How does Devine prioritize? Most importantly, he takes the time to critically think. No smartphone. No tablet. For part of each day, put your electronics down and think: What are the real issues in this case? Good facts? Bad facts? What do we do about them? What legal research must be done pronto? You are a lawyer, drill down and think before you act.

If you are a newer attorney reading this and think the tasks you are working are “grunt level” tasks, you need to understand that great attorneys like Dick Devine don’t succeed by hitting “grand slams’’ every day in a trial or an isolated motion. Rather, they succeed by working the fundamentals of lawyering on each phase of a case with diligence and reliability.

A small sample of such fundamentals include: Be on time (which means early); return phone calls; spot issues early in a case (make simple “bad facts/good facts” and “bad law/good law” lists and research needed lists); diary all dates and track the “chunks” so you are done on time (which, again, means early); make a chronology of events so you can logically present the case to your boss (and later a judge or jury); focus when you talk with a human; show courtesy to support staff, the court, opposing counsel and court personnel; show proper decorum at all stages of a proceeding, including depositions; and if you aren’t sure how to do something, ask.

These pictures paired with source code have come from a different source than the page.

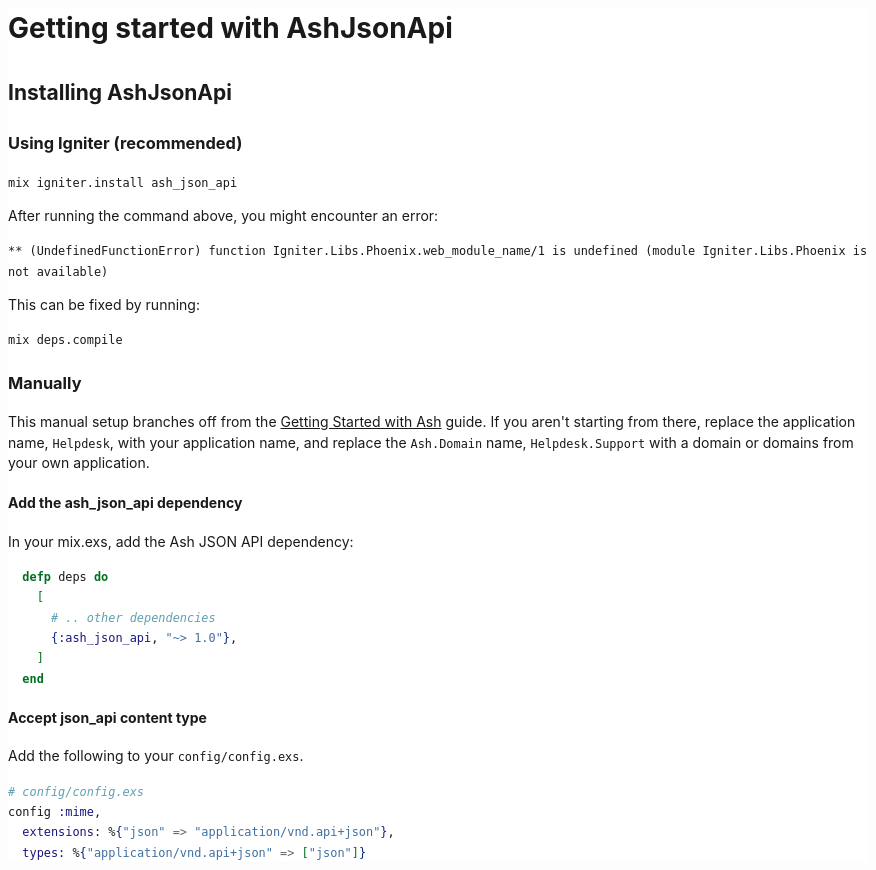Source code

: # Getting started with AshJsonApi

## Installing AshJsonApi



### Using Igniter (recommended)

```sh
mix igniter.install ash_json_api
```

After running the command above, you might encounter an error:

```
** (UndefinedFunctionError) function Igniter.Libs.Phoenix.web_module_name/1 is undefined (module Igniter.Libs.Phoenix is not available)
```

This can be fixed by running:

```
mix deps.compile
```

### Manually

This manual setup branches off from the [Getting Started with Ash](https://hexdocs.pm/ash/get-started.html) guide.
If you aren't starting from there, replace the application name, `Helpdesk`, with your application name,
and replace the `Ash.Domain` name, `Helpdesk.Support` with a domain or domains from your own application.

#### Add the ash_json_api dependency

In your mix.exs, add the Ash JSON API dependency:

```elixir
  defp deps do
    [
      # .. other dependencies
      {:ash_json_api, "~> 1.0"},
    ]
  end
```

#### Accept json_api content type

Add the following to your `config/config.exs`.

```elixir
# config/config.exs
config :mime,
  extensions: %{"json" => "application/vnd.api+json"},
  types: %{"application/vnd.api+json" => ["json"]}
```

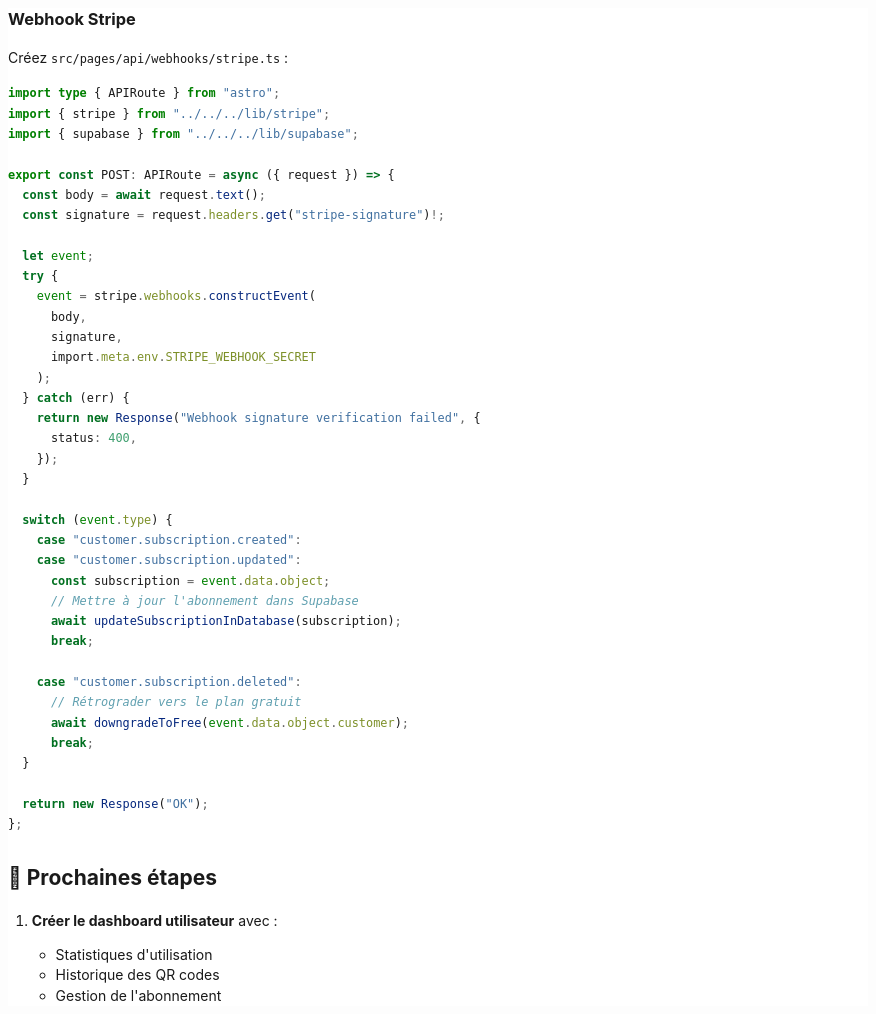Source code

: ### Webhook Stripe

Créez `src/pages/api/webhooks/stripe.ts` :

```typescript
import type { APIRoute } from "astro";
import { stripe } from "../../../lib/stripe";
import { supabase } from "../../../lib/supabase";

export const POST: APIRoute = async ({ request }) => {
  const body = await request.text();
  const signature = request.headers.get("stripe-signature")!;

  let event;
  try {
    event = stripe.webhooks.constructEvent(
      body,
      signature,
      import.meta.env.STRIPE_WEBHOOK_SECRET
    );
  } catch (err) {
    return new Response("Webhook signature verification failed", {
      status: 400,
    });
  }

  switch (event.type) {
    case "customer.subscription.created":
    case "customer.subscription.updated":
      const subscription = event.data.object;
      // Mettre à jour l'abonnement dans Supabase
      await updateSubscriptionInDatabase(subscription);
      break;

    case "customer.subscription.deleted":
      // Rétrograder vers le plan gratuit
      await downgradeToFree(event.data.object.customer);
      break;
  }

  return new Response("OK");
};
```

## 🎯 Prochaines étapes

1. **Créer le dashboard utilisateur** avec :

   - Statistiques d'utilisation
   - Historique des QR codes
   - Gestion de l'abonnement
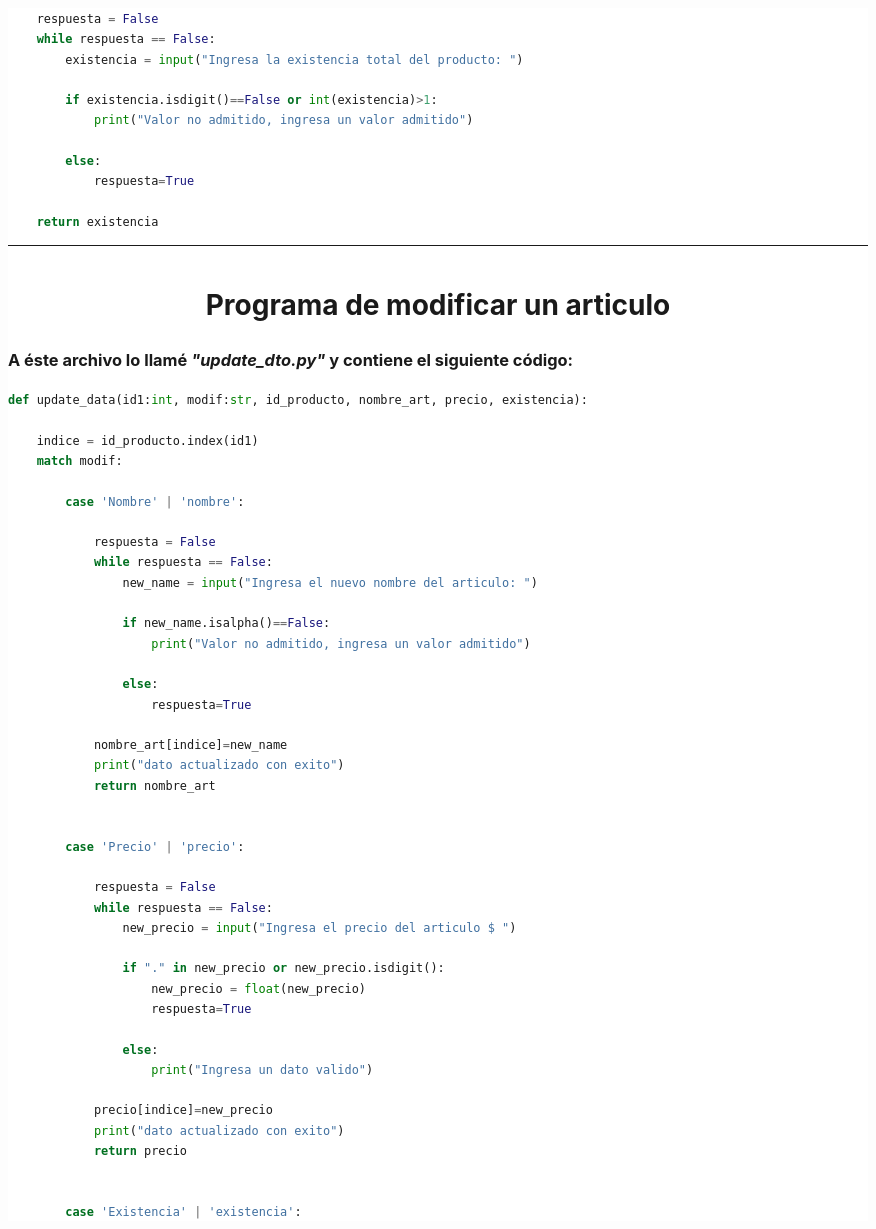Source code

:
 ```python
    respuesta = False
    while respuesta == False:
        existencia = input("Ingresa la existencia total del producto: ")
        
        if existencia.isdigit()==False or int(existencia)>1:
            print("Valor no admitido, ingresa un valor admitido")
            
        else:
            respuesta=True

    return existencia
```

***
# <center>Programa de modificar un articulo </center>

### A éste archivo lo llamé ___"update_dto.py"___ y contiene el siguiente código:


```python
def update_data(id1:int, modif:str, id_producto, nombre_art, precio, existencia):

    indice = id_producto.index(id1)
    match modif:

        case 'Nombre' | 'nombre':

            respuesta = False
            while respuesta == False:
                new_name = input("Ingresa el nuevo nombre del articulo: ")
                
                if new_name.isalpha()==False:
                    print("Valor no admitido, ingresa un valor admitido")
                    
                else:
                    respuesta=True

            nombre_art[indice]=new_name
            print("dato actualizado con exito")
            return nombre_art


        case 'Precio' | 'precio':

            respuesta = False
            while respuesta == False:
                new_precio = input("Ingresa el precio del articulo $ ")
                
                if "." in new_precio or new_precio.isdigit():
                    new_precio = float(new_precio)
                    respuesta=True
                    
                else:
                    print("Ingresa un dato valido")

            precio[indice]=new_precio
            print("dato actualizado con exito")
            return precio


        case 'Existencia' | 'existencia':
```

When you exercise the fundamentals well and in a consistent manner, the great argument (or brief, or deposition, or closing argument) will follow.

Finally, it’s no secret that Devine improves the legal writing of those attorneys who work with him. He is an excellent legal writer. Attorneys have become quite familiar with his detailed editing in renowned perfect cursive.

If you are presenting work to a supervisor for review, it should look like a “finished product.” Grow thicker skin about your work and draft the best product.

Never stop learning. Devine has practiced law for several decades. When he started out, there were no cellphones, no real-time transcripts, no case software and no trial graphics. In 2014, he types away on his iPad, uses his smartphone and many different case management and trial graphics tools. Learning and adapting is what has led Devine through a masterful career.

Change is something we should all hope to similarly master.

For well more than a decade, Dick Devine has been my great teacher. His legal and leadership skills, and the lessons I’ve attempted to capture here, have influenced countless lawyers for nearly half a century. We are all better lawyers and better people because of him.